Load the GBSG2 data and read the help, then make the Kaplan-Meier curves:
data("GBSG2", package = "TH.data")
plot(survfit(Surv(time, cens) ~ horTh, data = GBSG2), lty = 1:2, mark.time = FALSE, ylab = "Probability", xlab = "Survival Time (days)")
legend("bottomleft", legend = c("yes", "no"), lty = c(2,1), title = "Hormonal Therapy", bty = "n")
For fitting a Cox model, we use roughly the same rules as for linear models, except we use the coxph function and the response variable is a Surv object. The . operator refer in the formula refers to all other variables that haven't yet been included in the model, thus saving you from typing in all the variables.
Fit a Cox model with all variables and examine the results:
GBSG2.coxph <- coxph(Surv(time, cens) ~ ., data = GBSG2)
summary(GBSG2.coxph)
Which variables are the most important predictors of survival?
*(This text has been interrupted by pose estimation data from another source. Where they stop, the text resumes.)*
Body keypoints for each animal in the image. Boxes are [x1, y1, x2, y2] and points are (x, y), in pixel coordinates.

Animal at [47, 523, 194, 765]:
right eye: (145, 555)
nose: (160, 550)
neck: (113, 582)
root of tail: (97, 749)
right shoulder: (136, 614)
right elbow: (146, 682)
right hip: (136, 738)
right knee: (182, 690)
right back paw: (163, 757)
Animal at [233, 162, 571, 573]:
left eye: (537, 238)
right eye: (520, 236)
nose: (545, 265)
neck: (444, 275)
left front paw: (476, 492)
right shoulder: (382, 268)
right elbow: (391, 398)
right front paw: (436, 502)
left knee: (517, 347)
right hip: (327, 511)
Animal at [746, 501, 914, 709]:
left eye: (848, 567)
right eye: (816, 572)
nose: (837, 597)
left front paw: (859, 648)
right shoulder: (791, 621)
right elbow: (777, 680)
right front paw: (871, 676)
Since the relative risk (exponentiated coefficient) for patients undergoing hormone therapy is of greatest interest, estimate this risk and obtain a confidence interval:
ci <- confint(GBSG2.coxph)
exp(cbind(coef(GBSG2.coxph), ci))["horThyes",]
Interpret this result in terms of relative risk of hormone therapy compared to the control group.
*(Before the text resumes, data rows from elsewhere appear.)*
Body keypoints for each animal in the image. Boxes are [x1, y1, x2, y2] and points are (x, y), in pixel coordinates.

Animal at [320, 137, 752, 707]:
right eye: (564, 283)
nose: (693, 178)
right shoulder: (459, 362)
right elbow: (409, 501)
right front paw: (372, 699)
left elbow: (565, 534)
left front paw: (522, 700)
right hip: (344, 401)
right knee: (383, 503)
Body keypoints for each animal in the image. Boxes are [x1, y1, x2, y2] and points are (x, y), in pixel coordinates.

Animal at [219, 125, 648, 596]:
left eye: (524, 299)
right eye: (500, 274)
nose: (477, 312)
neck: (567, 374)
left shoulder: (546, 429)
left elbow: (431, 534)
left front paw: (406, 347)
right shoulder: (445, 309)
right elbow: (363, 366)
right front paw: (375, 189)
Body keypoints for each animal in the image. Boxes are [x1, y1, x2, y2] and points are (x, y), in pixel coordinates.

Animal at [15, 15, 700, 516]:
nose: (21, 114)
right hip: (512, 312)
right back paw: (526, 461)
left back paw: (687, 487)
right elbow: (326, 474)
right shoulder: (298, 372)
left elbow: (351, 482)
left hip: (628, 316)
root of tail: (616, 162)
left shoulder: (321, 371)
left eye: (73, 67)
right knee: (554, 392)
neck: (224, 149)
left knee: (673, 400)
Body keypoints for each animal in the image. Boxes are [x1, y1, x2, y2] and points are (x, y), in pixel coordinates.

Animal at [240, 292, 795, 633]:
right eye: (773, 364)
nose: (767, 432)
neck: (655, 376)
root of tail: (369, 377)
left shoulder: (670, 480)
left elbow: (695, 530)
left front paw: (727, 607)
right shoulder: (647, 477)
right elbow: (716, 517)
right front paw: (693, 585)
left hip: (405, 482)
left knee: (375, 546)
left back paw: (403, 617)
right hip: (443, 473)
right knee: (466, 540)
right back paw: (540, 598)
In general, model checking and selection for proportional hazards models is complicated. However, one way to check the proportional hazards assumption is by looking at the parameter estimates over time: if these don't vary much over time, then the proportional hazards assumption seems reasonable. To test for constant regression coefficients over time (2-sided test), both globally and for each variable separately, use the cox.zph function:
GBSG2.zph <- cox.zph(GBSG2.coxph)
GBSG2.zph
Is there evidence for some variables that the proportional hazards assumption is violated? Which variable(s)?
Let's say that there is a continuous variable in this data set xx. Plot the coefficients over time (but use the actual data set variable instead of xx):
plot(GBSG2.zph, var = "xx")
The solid line in the center represents an average value for the given time point, while the dashed lines are 95% confidence bands. What conclusions do you draw from the numerical and graphical results regarding the possibility of time-varying effects?
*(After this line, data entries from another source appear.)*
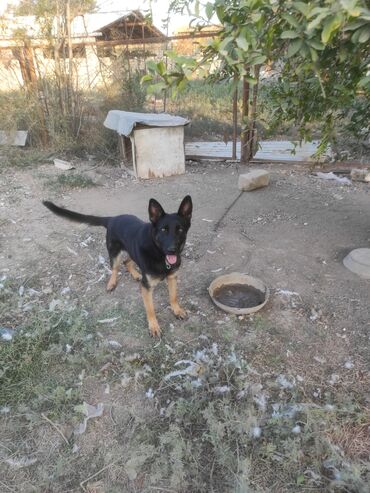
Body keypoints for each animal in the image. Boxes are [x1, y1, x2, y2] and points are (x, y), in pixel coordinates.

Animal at [43, 196, 192, 334]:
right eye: (163, 230)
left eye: (180, 230)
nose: (172, 250)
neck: (160, 254)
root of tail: (112, 219)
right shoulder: (147, 287)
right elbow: (150, 309)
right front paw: (154, 326)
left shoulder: (172, 278)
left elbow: (173, 296)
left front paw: (177, 310)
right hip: (115, 254)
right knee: (115, 268)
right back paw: (112, 283)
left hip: (132, 250)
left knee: (126, 262)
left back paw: (136, 274)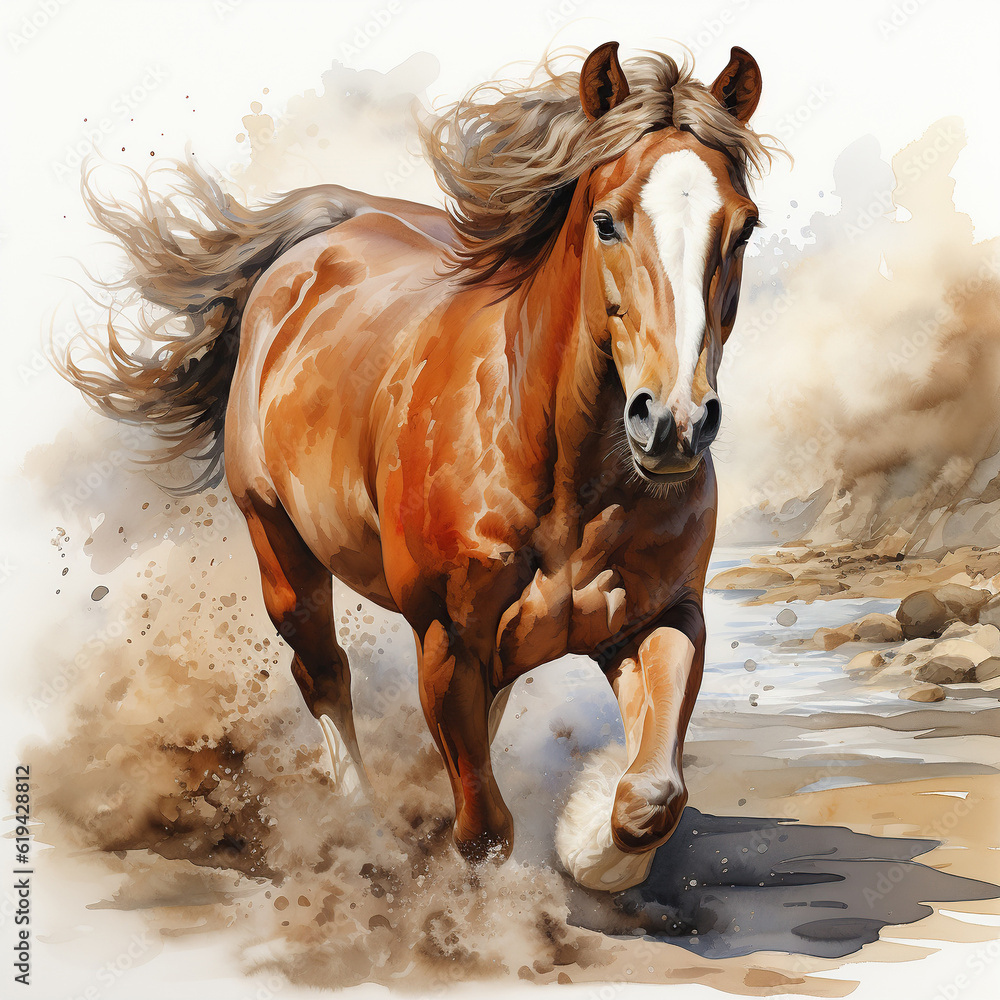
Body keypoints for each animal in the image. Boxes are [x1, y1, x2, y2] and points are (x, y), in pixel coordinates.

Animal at [62, 41, 774, 890]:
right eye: (607, 221)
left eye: (743, 228)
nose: (673, 424)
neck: (559, 472)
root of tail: (332, 229)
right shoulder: (447, 639)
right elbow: (486, 829)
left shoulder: (663, 617)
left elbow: (649, 797)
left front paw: (588, 844)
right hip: (279, 543)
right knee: (323, 673)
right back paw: (364, 832)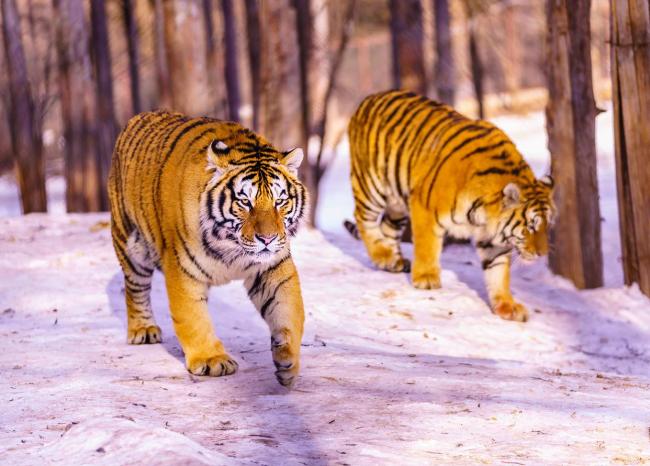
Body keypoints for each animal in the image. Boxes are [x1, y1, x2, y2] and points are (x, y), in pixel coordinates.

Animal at [108, 110, 307, 387]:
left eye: (280, 201)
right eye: (245, 202)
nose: (267, 239)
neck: (232, 247)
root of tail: (138, 117)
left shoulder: (273, 267)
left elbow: (290, 310)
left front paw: (287, 360)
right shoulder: (182, 268)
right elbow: (192, 317)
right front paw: (212, 360)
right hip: (130, 243)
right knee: (135, 288)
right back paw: (143, 330)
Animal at [346, 90, 555, 322]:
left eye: (547, 226)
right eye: (530, 226)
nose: (542, 254)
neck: (485, 214)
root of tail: (371, 97)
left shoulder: (493, 238)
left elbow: (498, 270)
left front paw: (507, 305)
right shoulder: (425, 207)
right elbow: (427, 247)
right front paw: (426, 278)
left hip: (397, 202)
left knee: (387, 227)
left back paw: (392, 261)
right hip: (371, 185)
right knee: (364, 218)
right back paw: (382, 254)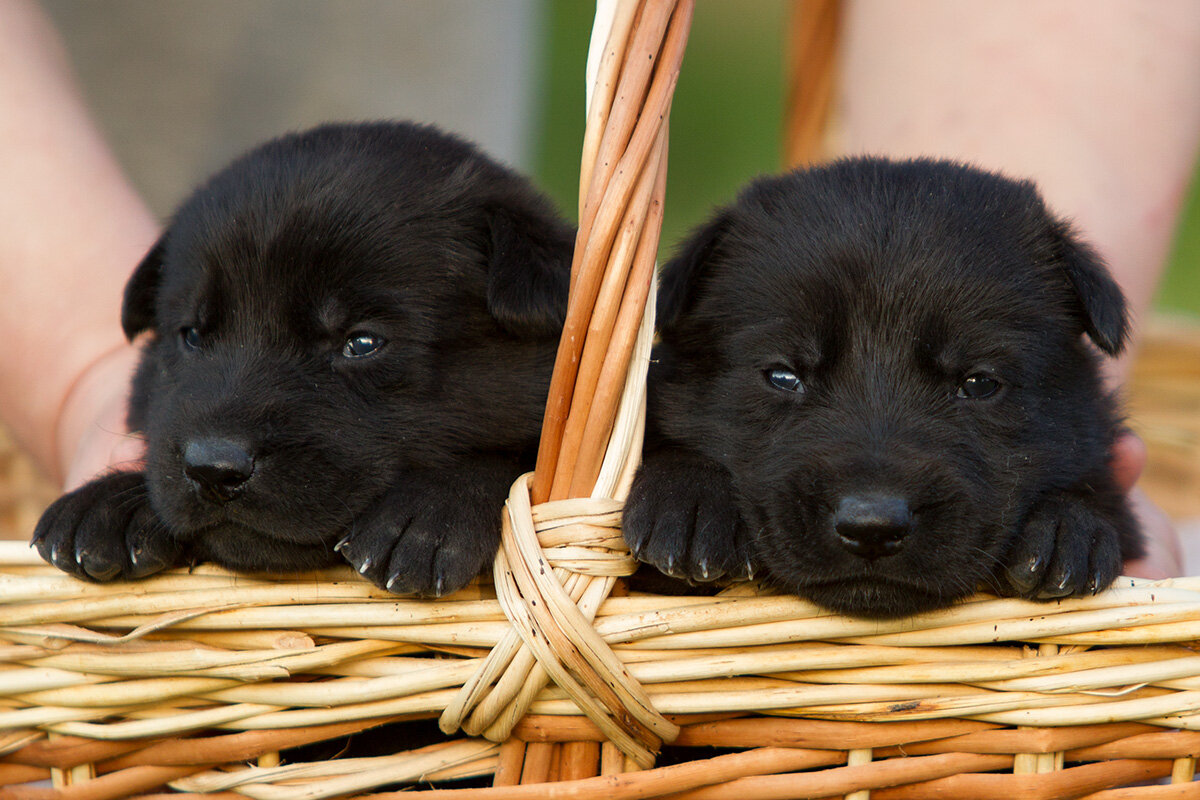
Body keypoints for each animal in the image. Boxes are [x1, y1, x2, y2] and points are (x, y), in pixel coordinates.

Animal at [34, 118, 576, 594]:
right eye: (191, 335)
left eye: (362, 343)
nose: (214, 468)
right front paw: (112, 504)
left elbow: (512, 459)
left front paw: (428, 514)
The residuals computed in an ordinary linear regression do not apply in the survival context. Instead, martingale residuals can be used to check the model fit. When evaluated at the true coefficient value, the expected martingale residual is zero. We can therefore check for systematic deviations from the assumed model by inspecting scatterplots of the martingale residuals against covariate values. Make some martingale residual plots for different variables, using the following code as a template:
res <- residuals(GBSG2.coxph)
plot(res ~ age, data = GBSG2, ylim = c(-2.5, 2.5), pch=".", ylab = "Martingale residuals")
abline(h=0, lty=2)
For this variable, we can see in the plot that the martingale residuals are scattered fairly evenly above and below 0, and in addition they do not seem to show any particular pattern. This indicates no systematic deviation from expectation.
If you like, you can also examine residual plots using the deviance residuals (optional).
Briefly summarize your results and conclusions. Do the women receiving Tamoxifen have longer survival times than women who do not? What evidence is there to justify your answer? Which variable is the most important predictor of survival? Explain.